A differential equation in which dy/dx can be written as a function of x only, $\frac{dy}{dx}={f}'\left( x \right)$, with an initial condition $\left( a,f\left( a \right) \right)$ has the solution

$\displaystyle f\left( x \right)=f\left( a \right)+\int_{a}^{x}{{f}'\left( t \right)dt}$

Look familiar?

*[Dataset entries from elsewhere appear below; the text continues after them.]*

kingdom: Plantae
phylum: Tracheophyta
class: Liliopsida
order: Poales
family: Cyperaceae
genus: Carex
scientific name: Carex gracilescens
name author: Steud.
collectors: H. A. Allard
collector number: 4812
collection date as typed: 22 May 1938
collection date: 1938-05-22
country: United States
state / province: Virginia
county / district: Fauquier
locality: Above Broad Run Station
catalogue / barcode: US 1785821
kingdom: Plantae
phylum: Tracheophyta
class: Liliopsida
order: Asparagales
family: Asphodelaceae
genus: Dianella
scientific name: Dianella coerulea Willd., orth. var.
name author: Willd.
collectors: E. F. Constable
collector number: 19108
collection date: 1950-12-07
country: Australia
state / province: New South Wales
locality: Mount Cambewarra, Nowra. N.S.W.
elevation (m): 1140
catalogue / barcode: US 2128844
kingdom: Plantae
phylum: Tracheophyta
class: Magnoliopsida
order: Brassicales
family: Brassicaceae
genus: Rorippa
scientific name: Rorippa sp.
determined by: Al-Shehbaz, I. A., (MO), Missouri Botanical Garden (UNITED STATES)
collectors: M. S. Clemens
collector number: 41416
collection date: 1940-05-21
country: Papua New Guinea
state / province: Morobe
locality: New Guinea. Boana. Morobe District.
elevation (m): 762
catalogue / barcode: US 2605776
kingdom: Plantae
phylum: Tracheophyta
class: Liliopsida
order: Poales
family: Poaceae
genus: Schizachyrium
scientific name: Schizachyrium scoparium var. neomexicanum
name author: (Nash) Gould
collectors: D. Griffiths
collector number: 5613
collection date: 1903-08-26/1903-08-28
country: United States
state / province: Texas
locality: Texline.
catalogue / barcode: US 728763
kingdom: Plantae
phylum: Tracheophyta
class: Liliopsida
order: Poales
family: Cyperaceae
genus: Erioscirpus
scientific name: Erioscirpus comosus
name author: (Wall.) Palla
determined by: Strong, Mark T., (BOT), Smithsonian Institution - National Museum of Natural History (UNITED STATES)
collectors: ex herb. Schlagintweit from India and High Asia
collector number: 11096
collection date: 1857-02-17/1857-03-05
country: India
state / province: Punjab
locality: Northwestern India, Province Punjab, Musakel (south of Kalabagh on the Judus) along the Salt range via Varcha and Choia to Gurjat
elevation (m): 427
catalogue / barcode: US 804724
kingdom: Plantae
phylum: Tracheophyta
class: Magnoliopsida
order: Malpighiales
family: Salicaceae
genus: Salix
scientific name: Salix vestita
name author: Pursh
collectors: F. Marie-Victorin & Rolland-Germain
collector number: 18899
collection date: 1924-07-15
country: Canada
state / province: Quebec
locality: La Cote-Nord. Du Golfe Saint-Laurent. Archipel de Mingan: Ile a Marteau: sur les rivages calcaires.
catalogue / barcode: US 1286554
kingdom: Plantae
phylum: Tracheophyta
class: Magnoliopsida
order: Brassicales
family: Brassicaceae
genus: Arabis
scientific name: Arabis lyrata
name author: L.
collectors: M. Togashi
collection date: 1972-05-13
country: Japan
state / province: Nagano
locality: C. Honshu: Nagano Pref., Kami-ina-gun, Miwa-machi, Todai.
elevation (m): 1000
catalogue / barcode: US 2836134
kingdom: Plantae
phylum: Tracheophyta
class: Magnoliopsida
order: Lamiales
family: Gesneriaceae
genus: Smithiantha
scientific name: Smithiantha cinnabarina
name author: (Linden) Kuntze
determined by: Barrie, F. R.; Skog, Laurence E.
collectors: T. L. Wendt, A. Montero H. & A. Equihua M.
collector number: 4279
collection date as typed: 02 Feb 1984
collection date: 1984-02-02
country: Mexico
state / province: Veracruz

Yes, that’s my favorite accumulation equation.

Furthermore, if all you need is some function values, this expression can be entered into a graphing calculator and the values calculated without finding an antiderivative.

In my first post on accumulation I discussed the AP exam question 2000 AB 4. The solution to part (a) looks like this

$\displaystyle \int_{0}^{3}{\sqrt{t+1}dt}=\left. \tfrac{2}{3}{{\left( t+1 \right)}^{3/2}} \right|_{0}^{3}=\tfrac{2}{3}\left( {{4}^{3/2}}-{{0}^{3/2}} \right)=\tfrac{14}{3}\text{ gallons}$

The scoring standard included a second method that went this way:

$L(t)=\text{ gallons leaked in first }t\text{ minutes}$

$\frac{dL}{dt}=\sqrt{t+1};\quad L\left( t \right)=\tfrac{2}{3}{{\left( t+1 \right)}^{3/2}}+C$

$L(0)=0;\quad C=-\tfrac{2}{3}$

$L(t)=\tfrac{2}{3}{{\left( t+1 \right)}^{3/2}}-\tfrac{2}{3};\quad L(3)=\tfrac{14}{3}$

You decide which is easier. If you’re still not sure compare the two methods shown for part (c) on the scoring standard.